High Tech, High Touch - introduction of new information technology to school personnel
School Administrator, April, 2000 by Walter S. Polka, P. Rudy Mattai, Robert L. Perry
Balancing the district's technology needs with the reality of human fears and frustrations of your professional staff
It's 4 p.m. on a weekday afternoon--your first day back in the office after an intensive round of technology training. Energized by what you saw, you decide to log on to your personal computer and put to test your skill retention from the workshop. But after 5 or 10 minutes you're stuck--and no one around is sufficiently skilled in the application to get you over the hump. You and colleagues leave work deflated, your enthusiasm for the new technology sapped.
Or worse yet, you are a central-office administrator or superintendent sitting in on the training your principals and faculty are taking. Slowly you find your excitement turning to uneasiness or even aggravation. The questions being asked by the trainer and the participants raise concerns that suggest, in hindsight, the school district's plans for implementing and assessing its technology failed to consider key people and issues. As a result, the technology purchases and training will be inadequate to match the needs of users.
When these sorts of problems occur on a high-ticket item such as technology, the fallout can be enormous. Employees, parents and taxpayers may become disenchanted. Needless to say, school systems and the students they serve suffer when technology plans fall short of expectations.
Multifaceted Problems
These scenarios point up a truth about the problems of technology implementation to which most school leaders need to devote some thought. Technology implementation is not a single problem. Indeed, it is not simply a classroom problem, a school-level problem or a district-level problem. It is all three of these things at once, intertwined with each other in such a complicated pattern that trouble at one level could well ripple across all levels.
Not surprisingly, ensuring that technology is implemented effectively at all levels requires a multidimensional approach.
We believe educators will witness greater success with technology if they begin their planning with a set of assumptions--what we will refer to in shorthand as the "five Cs." Educational leaders who want technology-literate colleagues will have to consider some human fears and frustrations before expecting great leaps of commitment and creativity.
These five assumptions grow out of the theories of the eminent psychologist Abraham Maslow, as well as the observations of such prominent individuals as psychiatrist William Glasser and leadership experts Warren Bennis and Max DePree
Maslow observed that human needs influence our daily energies and decisions and theorized that human needs exist in a hierarchy. He said humans satisfy their more basic survival needs first--those of food, shelter and safety--before moving on to the higher-level needs of creativity and self-actualization. In other words, trying to interest a person in a creative application of technology will not be embraced whole-heartedly, according to Maslow, if the person already feels stressed out by demands on their time to meet all the existing responsibilities.

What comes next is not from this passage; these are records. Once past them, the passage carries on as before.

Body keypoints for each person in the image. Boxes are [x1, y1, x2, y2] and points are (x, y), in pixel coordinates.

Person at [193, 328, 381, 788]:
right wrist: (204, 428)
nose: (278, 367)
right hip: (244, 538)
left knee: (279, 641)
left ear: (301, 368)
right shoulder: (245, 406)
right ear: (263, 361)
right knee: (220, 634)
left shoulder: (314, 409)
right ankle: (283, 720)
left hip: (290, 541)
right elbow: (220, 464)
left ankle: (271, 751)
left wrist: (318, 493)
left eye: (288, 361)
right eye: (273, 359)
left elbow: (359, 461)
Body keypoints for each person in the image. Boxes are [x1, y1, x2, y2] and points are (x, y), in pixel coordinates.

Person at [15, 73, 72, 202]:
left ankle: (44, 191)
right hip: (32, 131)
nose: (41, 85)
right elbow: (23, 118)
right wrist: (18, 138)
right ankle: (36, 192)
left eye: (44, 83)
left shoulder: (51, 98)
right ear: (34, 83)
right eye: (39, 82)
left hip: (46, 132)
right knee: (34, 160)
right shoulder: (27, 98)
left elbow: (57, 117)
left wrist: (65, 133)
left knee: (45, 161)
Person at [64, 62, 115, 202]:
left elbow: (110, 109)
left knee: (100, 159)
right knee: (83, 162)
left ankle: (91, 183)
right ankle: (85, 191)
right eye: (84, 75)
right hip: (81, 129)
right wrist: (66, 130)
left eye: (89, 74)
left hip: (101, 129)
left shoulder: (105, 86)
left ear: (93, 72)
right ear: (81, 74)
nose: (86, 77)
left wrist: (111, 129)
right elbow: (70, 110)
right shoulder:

Too often school leaders mistakenly introduce technology as if it were only asking colleagues to master a new set of mechanical skills--a large task in and of itself. In reality, new technologies often require users to adapt new mindsets. These mindsets or attitudes adjust in tune with personal and professional needs.
Personal Needs
What personal attitudes must be addressed in this process? Our review of the literature and a research study of some 300 educators produced five personal attitudes worthy of special consideration, three of which were considered by respondents as vitally important. These personal needs were: control, creativity and caring. Less vital but still of moderate importance to respondents were the two high-touch personal needs of challenge and commitment.
* Control: individuals must feel personally in control of technological changes in order to use them in a satisfying and productive fashion.
Individuals have a proclivity to believe and to act as if they are in control and can influence the course of their lives. Child psychiatrist William Glasser knew this and has written extensively about every individual's need for control and how our behavior and our choices reflect our needs.
What this means for school leaders is that colleagues need to feel they are in control of technology and not adversely affected by it. Our research showed that people want to be able to select the degree of technological use in teaching and learning situations. They want to be able to say "yes" to some technologies and "no" to others and to control the levels of use of both hardware and software. They want to be able to modify the uses of technology in education. Finally, they want to be able to reconfigure available technologies to suit personal and professional views.
Technology plans that accommodate these desires will fare better than those that skirt or ignore these needs.